See, we’ve moved beyond the time where breweries need to tie themselves to the Old World, like German, Britain and beyond styles, to encourage beer lovers to buy their beer. The standard IPA itself still feels like a trend, but it’s not going anywhere and I think we’re tired of saying that. Or, at least, I’m tired of hearing about it.
The U.S. beer drinkers have made it clear that, at least for the majority of the craft beer drinkers, the U.S. is an IPA country. And despite the style not originating here, the British are even brewing NEIPAs and calling them a NEIPA. Something I find quite ironic since the original style was brewed first in the U.K., brought here, and now we sort of own the style and have exported it back to the U.K.
Beyond worrying about brewing a style that might be already considered a fad, like the Black IPA or Session IPA before it, there is a lot of opportunity from a business standpoint. And perhaps that’s why many are jumping on the train of brewing a beer that some say is brewed for people who don’t like beer. Again, why not? What is NEIPA’s become the new gateway beer, like Witbier or Hefeweizens before it? To me, NEIPA’s feel different as a trend than the Black IPA; it feels like it could be something that sticks around.
From a business standpoint and due to the fresh flavor desirability of NEIPAs, many breweries could benefit from selling this beer directly to a consumer, should it take off. Unfortunately, here in Texas you can’t do this unless you are licensed as a brewpub and keep your yearly brewing numbers somewhat low. (My opinion of the State of Texas’ stupid liquor laws aside, if a brewery is licensed as a brewpub, they can sell beers to-go from their taproom, they could make some hefty cash for their brewery, while maintaining that ability for consumer to get the beer as fresh as possible.) I’m not saying drop distributors or selling outside of your taproom, but the more you sell from your own taproom bar, the more money stays in the brewery.
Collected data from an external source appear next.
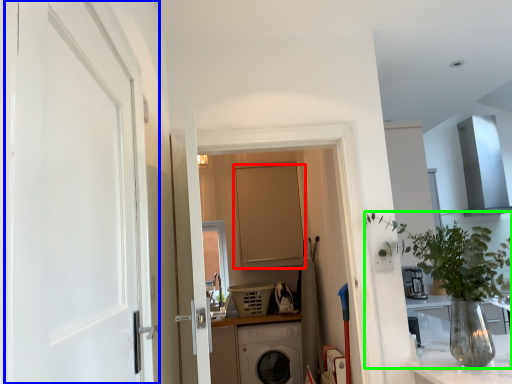
Question: Considering the real-world distances, which object is farthest from door (highlighted by a red box)? door (highlighted by a blue box) or houseplant (highlighted by a green box)?

Choices:
 (A) door
 (B) houseplant

Answer: (A)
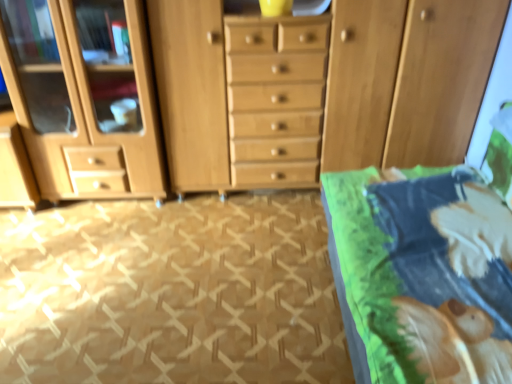
Find the location of a particular element. Image resolution: width=512 pixels, height=384 pixels. wooden dresser at center is located at coordinates (273, 91).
Regardless of an IPA trend, keeping money in a breweries pockets while making more beer is a good thing. This can mean more money for canning lines, fermenters, staffing, equipment upgrades and so on. It’s can be a good business decision, if it fits your breweries’ setup. Sometimes as a business you make those decisions to get to the place you want to be at. And with these sort of trends, are opportunities for breweries to build that revenue to get to that next place and I think fans are ready with their wheelbarrows.
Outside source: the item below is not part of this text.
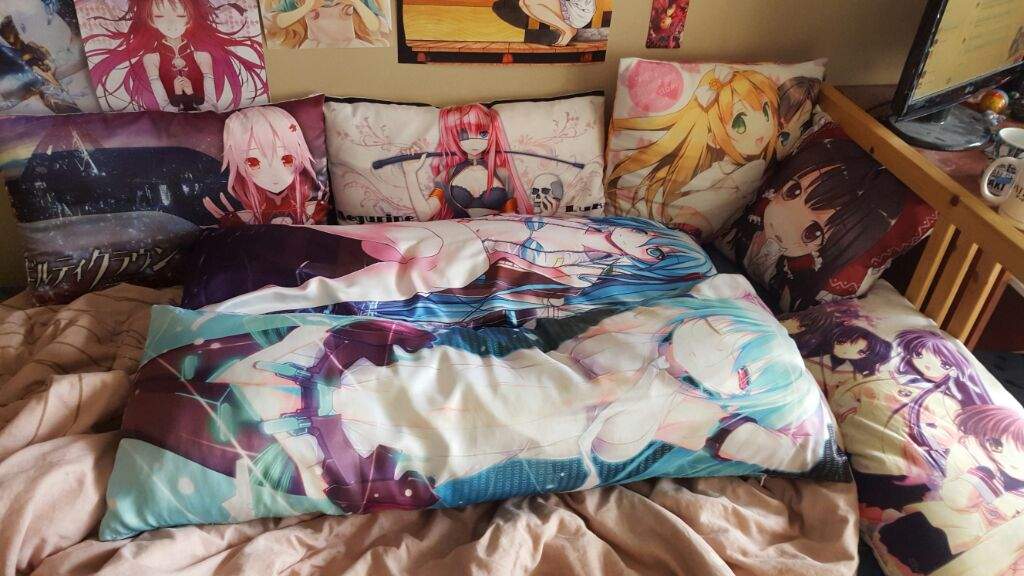
Locate an element on the screen. Image resolution: width=1024 pixels, height=576 pixels. legs of bed or desk is located at coordinates (967, 287).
Let’s be clear, I am not suggesting brewers should do this just for the money. Nor am I suggesting they do this because it’s a trend. Ultimately, good business decisions should be made with a focus on a quality product. Experimentation is a good thing and a vital part of brewing and a community of breweries and we need more of it!
Breweries need to keep fresh, keep the creative muscles flexing and the juices, figuratively and literally, flowing. Regardless of us as beer fans and our opinions, breweries even if it’s a small batch. Anything worth doing is worth doing well. If you don’t do it well, try something else. You don’t want to be that brewery that brews the terrible NEIPA’s, right? When a brewery experiments and tries something like this, they set themselves apart and it makes them a better brewery, which is better than the brewery who is trying to make a baseline, mediocre beer brewed for the consuming masses.
For us fans, the big question on our minds could be simply: is the NEIPA a trend?
And to that I answer, who cares?
Is the beer good? If so, let’s drink the hell out of it and hope the breweries can keep up with us.
If not, there’s plenty of other beer where it came from.